Attualità

Migranti, vite nel limbo. Il futuro di Mamadou resta senza certezze

Stefano Pasta venerdì 23 agosto 2019

Mamadou, 28 anni, si è laureato in Sociologia in Guinea, dove era giornalista alla redazione politica della radio Planète FM, all’opposizione del presidente Condé. Per questo ha avuto problemi con il governo, è dovuto scappare e attraversare il Mediterraneo.

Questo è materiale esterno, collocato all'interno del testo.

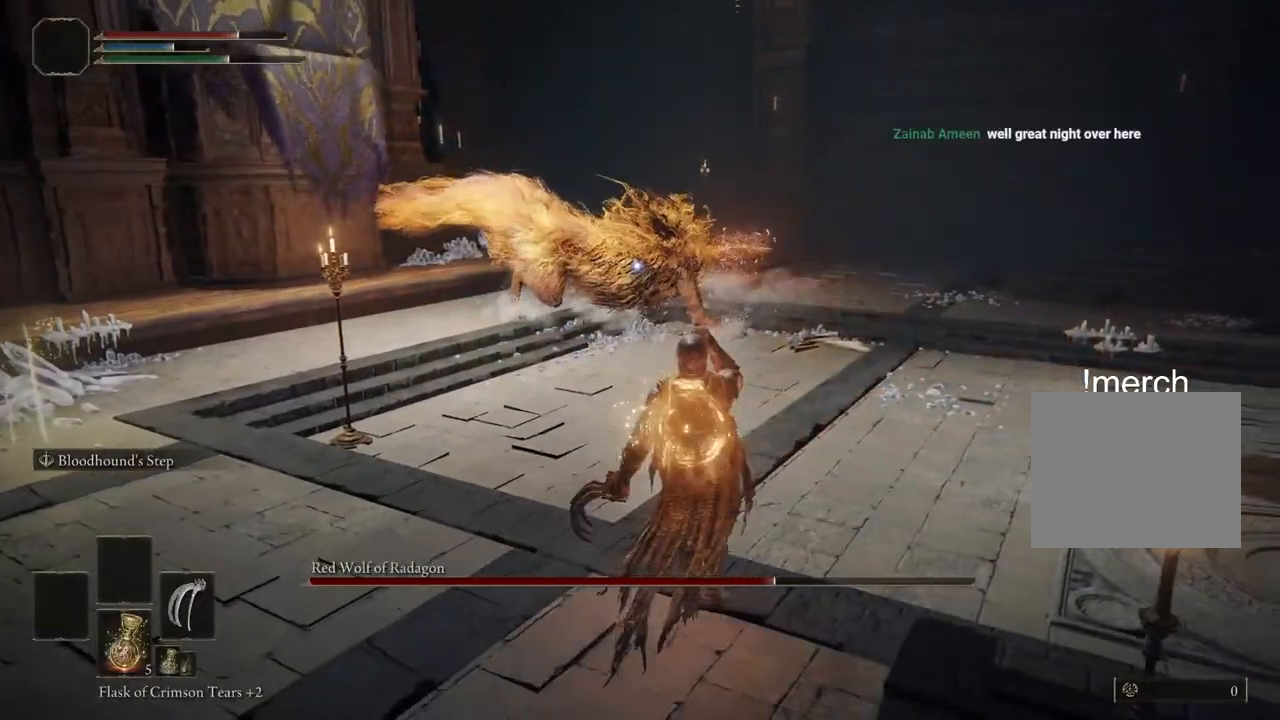
{"buttons": [], "left_stick": "up-right", "right_stick": "center", "events": []}
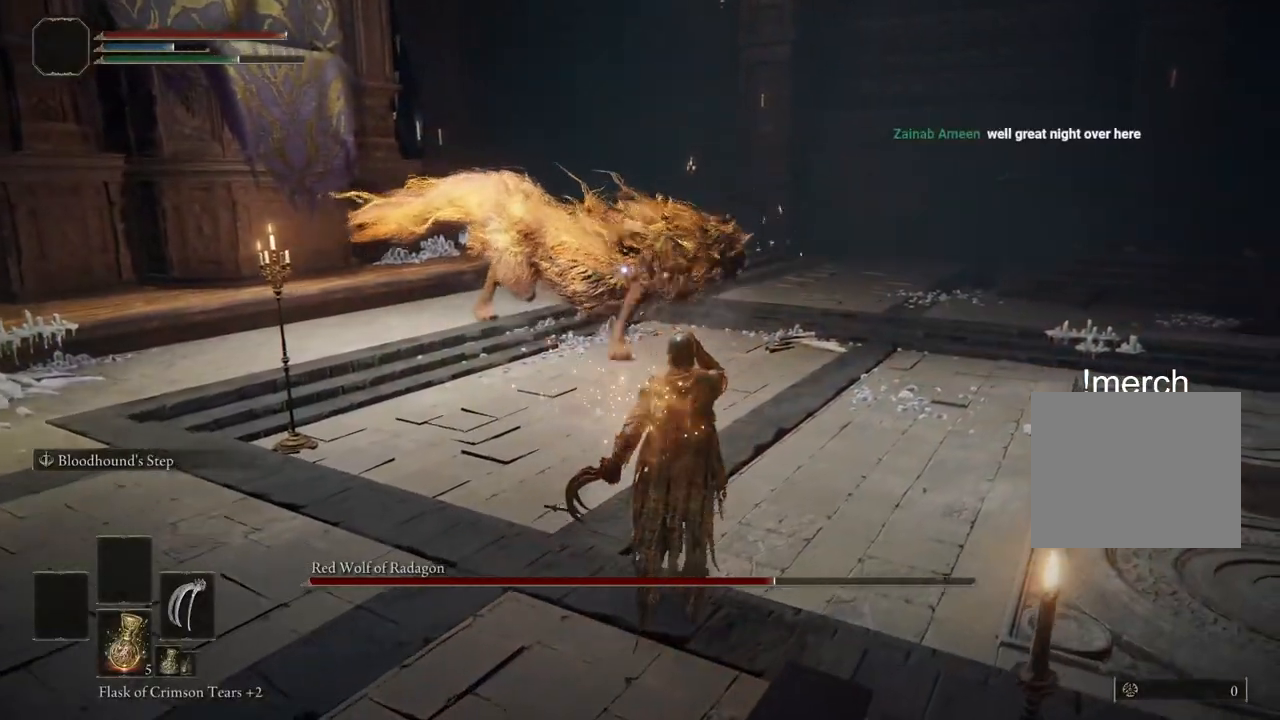
{"buttons": [], "left_stick": "up-right", "right_stick": "center", "events": []}
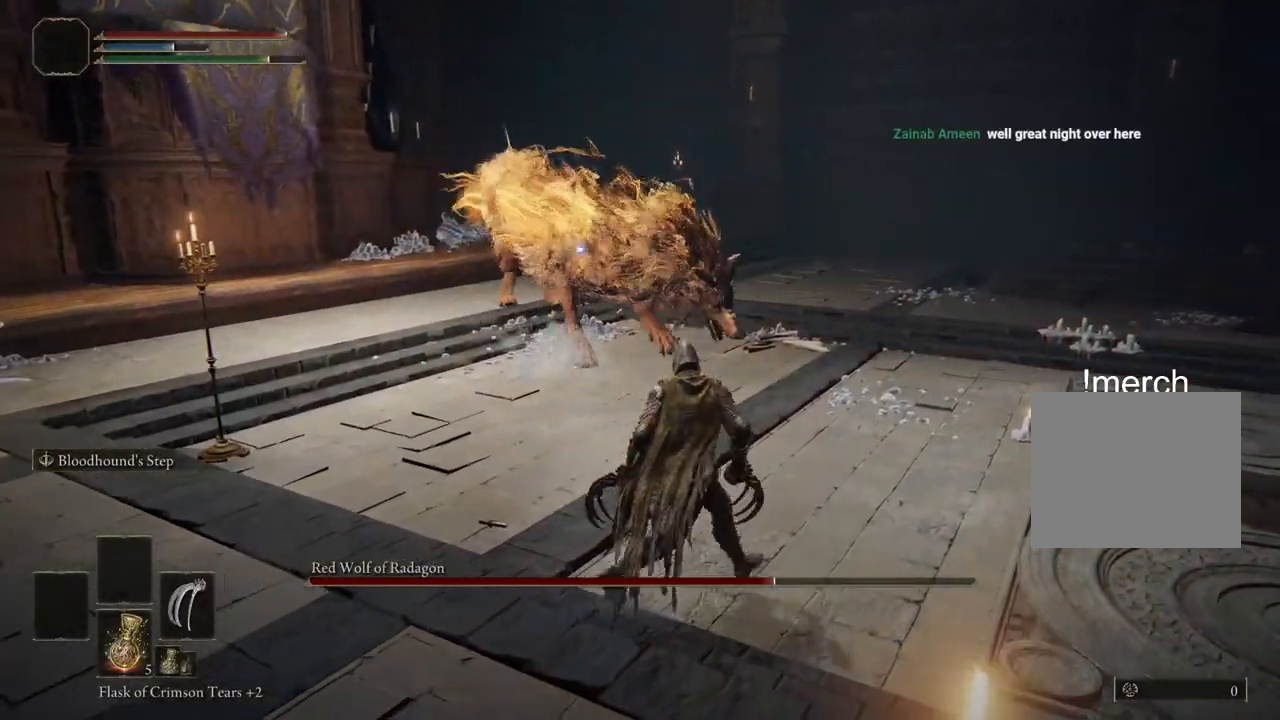
{"buttons": [], "left_stick": "up-right", "right_stick": "center", "events": []}
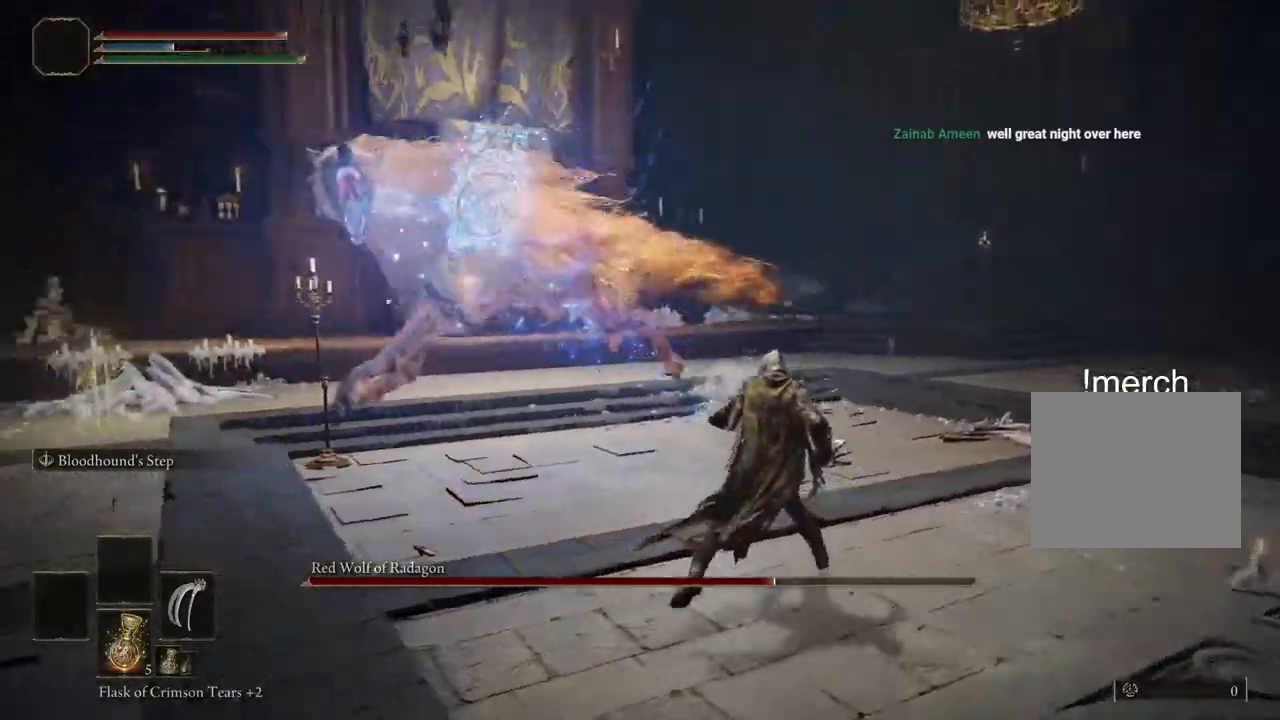
{"buttons": ["CIRCLE"], "left_stick": "down-right", "right_stick": "center", "events": [[317, "CIRCLE", "down"], [383, "left_stick", "down-right"]]}
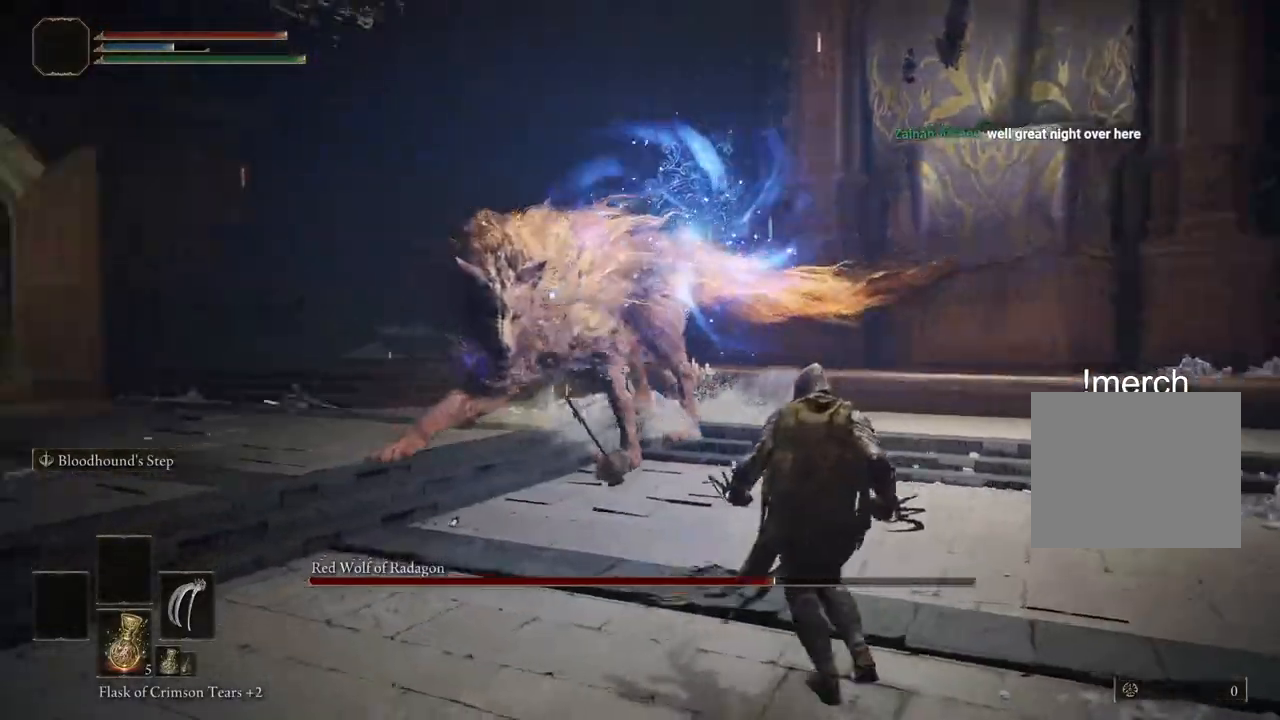
{"buttons": ["CIRCLE"], "left_stick": "down-right", "right_stick": "center", "events": []}
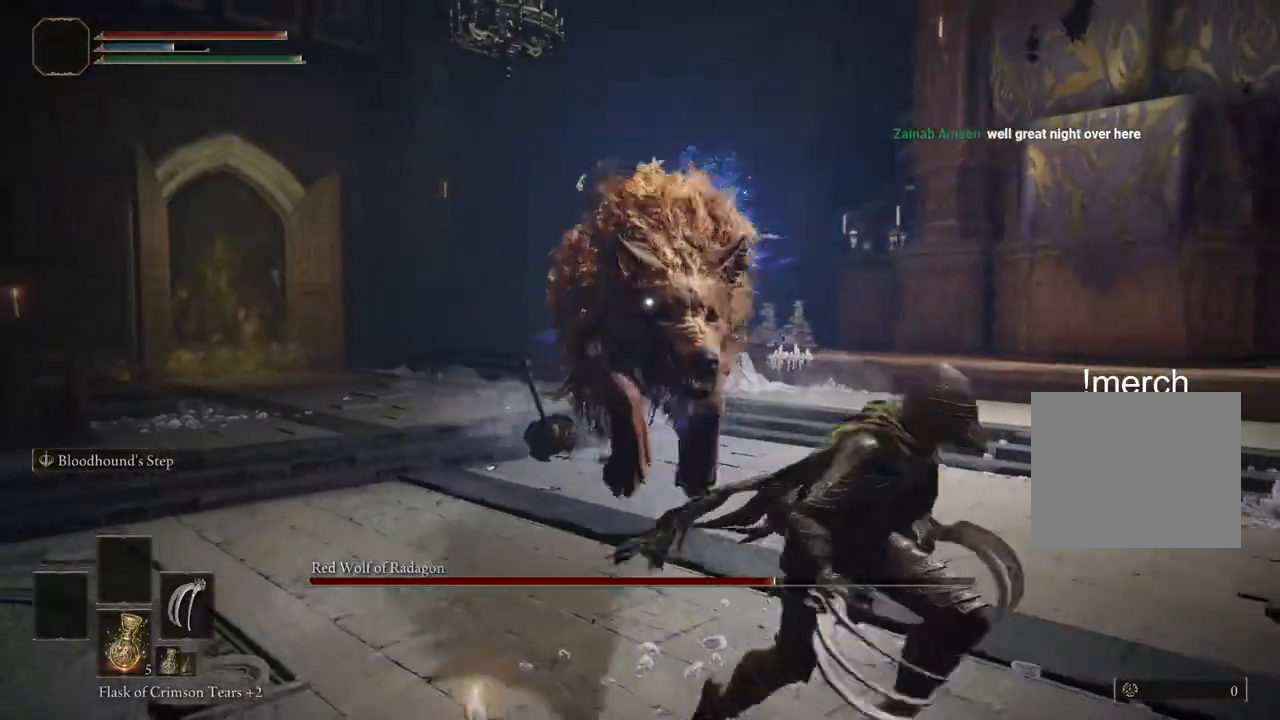
{"buttons": ["CIRCLE"], "left_stick": "down-right", "right_stick": "center", "events": []}
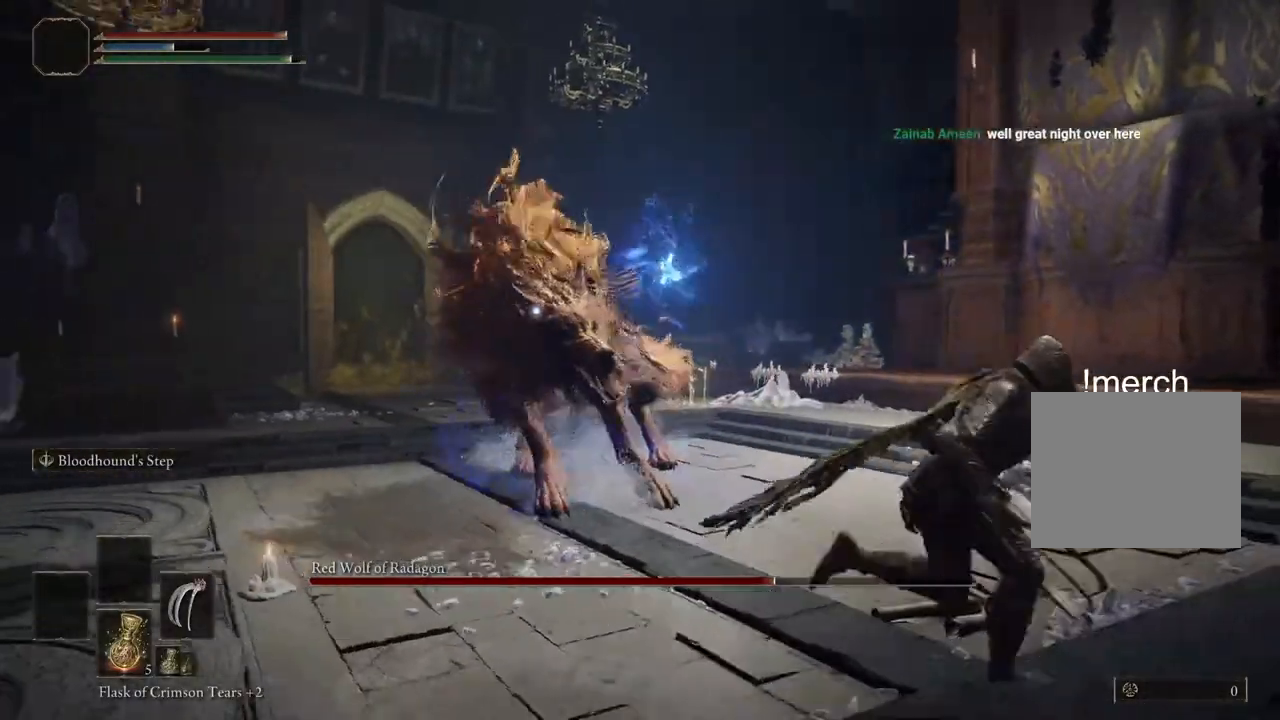
{"buttons": ["CIRCLE"], "left_stick": "right", "right_stick": "center", "events": [[33, "L2", "down"], [250, "L2", "up"], [367, "left_stick", "right"]]}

Accolto ad Agrate Brianza dal 2016, in un centro della Croce Rossa, si è subito rimesso a studiare (l’italiano, poi la licenza media). Si è offerto come volontario proprio alla Croce Rossa: «Con la stessa organizzazione – dice – in Guinea assistevo alle partite di calcio, pronti a intervenire se qualcuno non fosse stato bene». Intanto si trasferisce in un centro a Giussano, altro comune della Brianza («Qui invece vado a trovare gli anziani in un istituto come volontario») e continua la formazione: la Fondazione Verga, nata nel 1978 per aiutare i meridionali emigrati a Milano, decide di puntare su di lui, pagandogli un corso come mediatore interculturale presso l’ente formativo Boston Group. Ci avevano visto giusto: la stessa Boston Group gli ha offerto un’ulteriore borsa di studio triennale per l’Alta Scuola di Counseling ed Educazione Interculturale per Adulti.

Non è detto riuscirà a terminarla: la sua situazione legale è appesa a un filo, la domanda di asilo è stata rifiutata e attende solo il verdetto della Cassazione. Se fosse negativo, finirebbe per poter lavorare solo in nero. Da un anno ha già più di un impiego: «Come operaio in una ditta che vernicia motorini – racconta – e poi, a chiamata, faccio il mediatore in ospedali, scuole o alla questura». Nel frattempo ha fatto domanda alla Bicocca di Milano per riprendere gli studi universitari: avrebbe i requisiti, ma ne manca uno legato ai documenti. Quindi niente da fare. «Il caso di Mamadou – commenta Tania De Franchi – è emblematico di tanti ragazzi che sperimentano l’integrazione, ma a cui si risponde buttando via tutto». La normativa voluta dai 5 Stelle e dalla Lega ha cancellato il permesso umanitario: «Dal Decreto Sicurezza in poi – dice De Franchi – non si tiene più conto del percorso sociale del profugo. Per questo alcuni migranti rinunciano a investire nell’imparare la lingua e nella formazione, visto che poi viene tutto annullato». La legge ha tagliato i fondi per l’insegnamento della lingua: diversi operatori italiani stanno perdendo lavoro (50mila a rischio in Italia secondo la Cgil): «Su 7 dipendenti di Fondazione Verga coinvolti in questi corsi, uno non è stato rinnovato e in 6 abbiamo adesso un orario ridotto», conclude.